Noble Corp. (NYSE:NE) and Valaris (NYSE:VAL) shares tilt slightly lower in Tuesday’s trading as Clarksons downgraded the offshore drilling contractors to Neutral from Buy with respective $31 and $54 price targets, saying estimates from sell–side analysts now predict EBITDA within the sector will remain flat over the upcoming three-year period, marking the first time in four years where a “no growth” outlook has emerged.
Clarksons analysts said Noble (NYSE:NE) has performed well in securing additional backlog YTD, and the company’s backlog has climbed to $6.9B from $5.8B as of year-end 2024, but the backlog is concentrated across the high–end floaters in the fleet, while the jackup side, particularly the non–CJ70s in the North Sea, have little to no backlog for next year, which poses an element of risk to 2026 estimates that have not necessarily been properly captured by consensus.

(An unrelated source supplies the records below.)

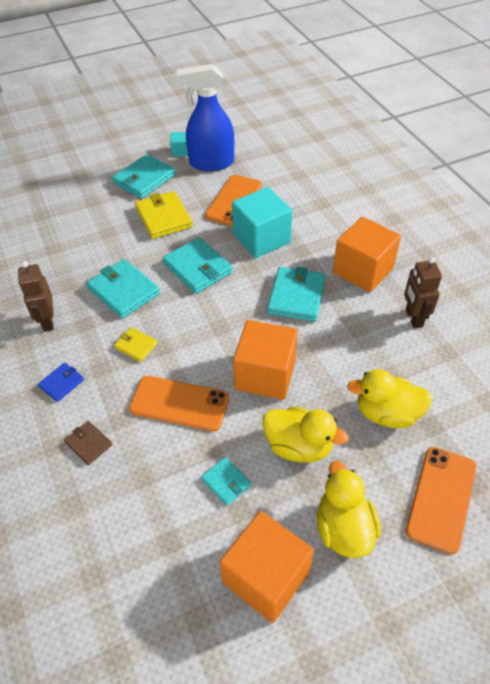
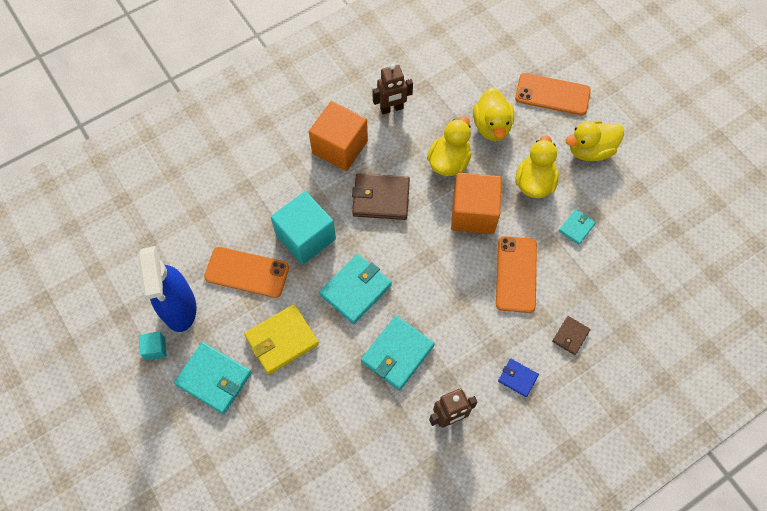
camera: 100 degrees left, 15 degrees up
yellow wallet [114,327,158,362] -> none
orange cube [220,511,314,623] -> none
turquoise wallet [267,267,326,322] -> brown wallet [352,173,410,220]
none -> yellow duck [427,116,471,176]

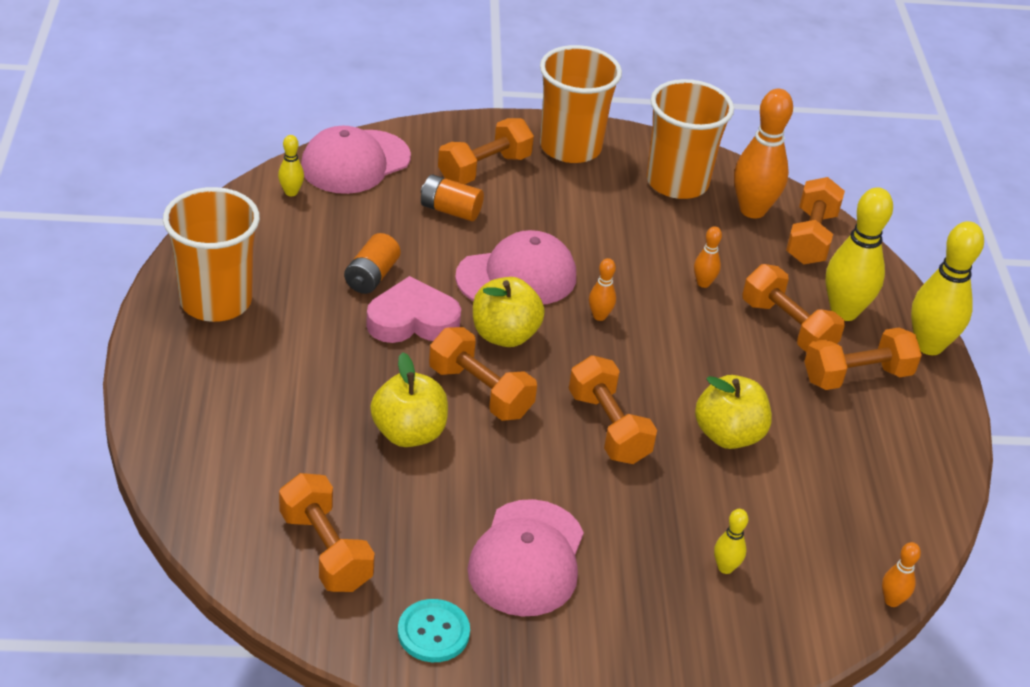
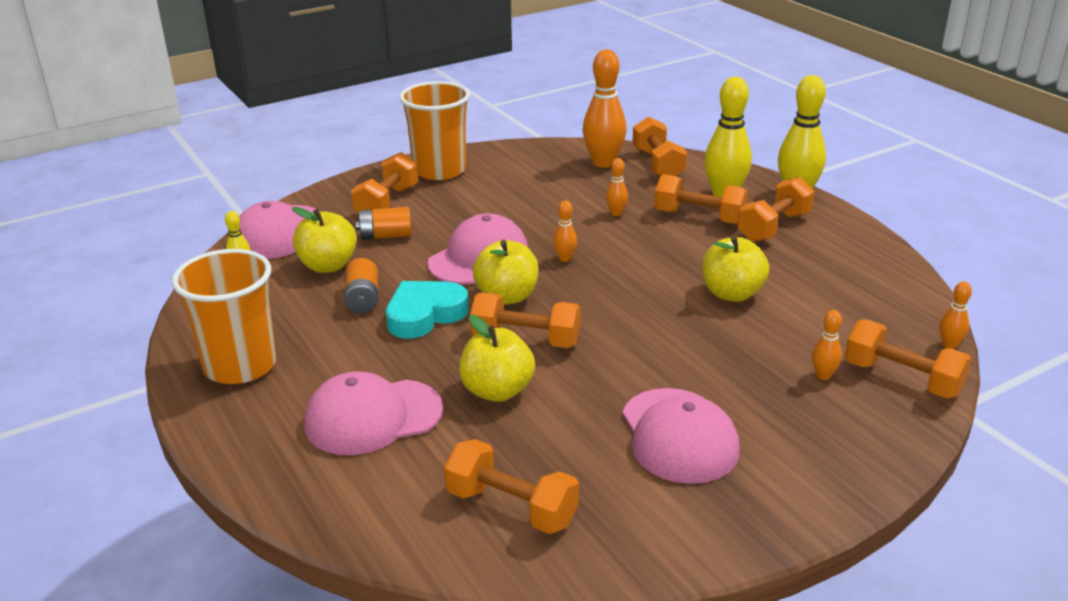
camera: 25 degrees left, 10 degrees down
pink heart [366,276,461,343] -> turquoise heart [386,281,469,339]
turquoise button [398,599,470,662] -> none
orange dumbbell [569,355,657,464] -> orange dumbbell moved to [845,319,972,399]
orange cup [647,79,734,199] -> none
yellow bowling pin [714,509,748,574] -> orange bowling pin [812,310,842,380]
none -> yellow apple [292,207,357,273]
none -> pink cap [304,371,443,455]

Noble (NE) should be able to maintain its current $2.00/share annual dividend, yielding 7%, but “estimates leave little room for further growth without having to eat (uncomfortably) into cash reserves,” Clarksons said.
Valaris (NYSE:VAL) is a name that is “cheap on steel, but expensive on multiples and cash flows,” Clarksons said, adding that it believes it can find better risk/reward in other U.S. peers, based on revised estimates and recent stock performance.
Clarksons reiterated a Buy rating on Transocean (NYSE:RIG) while lowering its PT to $4 from $5.30, saying the stock deserves its premium pricing as it boasts the largest backlog in the industry, with 64% of revenue projections for 2026-27 already secured through firm contracts, and given that most of the backlog is at favorable rates, the company should be well-placed to produce significant free cash flow.
The shipping services consultancy anticipates the majority of Transocean’s (NYSE:RIG) cash flow, at least for 2025-26, will be directed towards reducing debt levels, consistent with the company’s statements.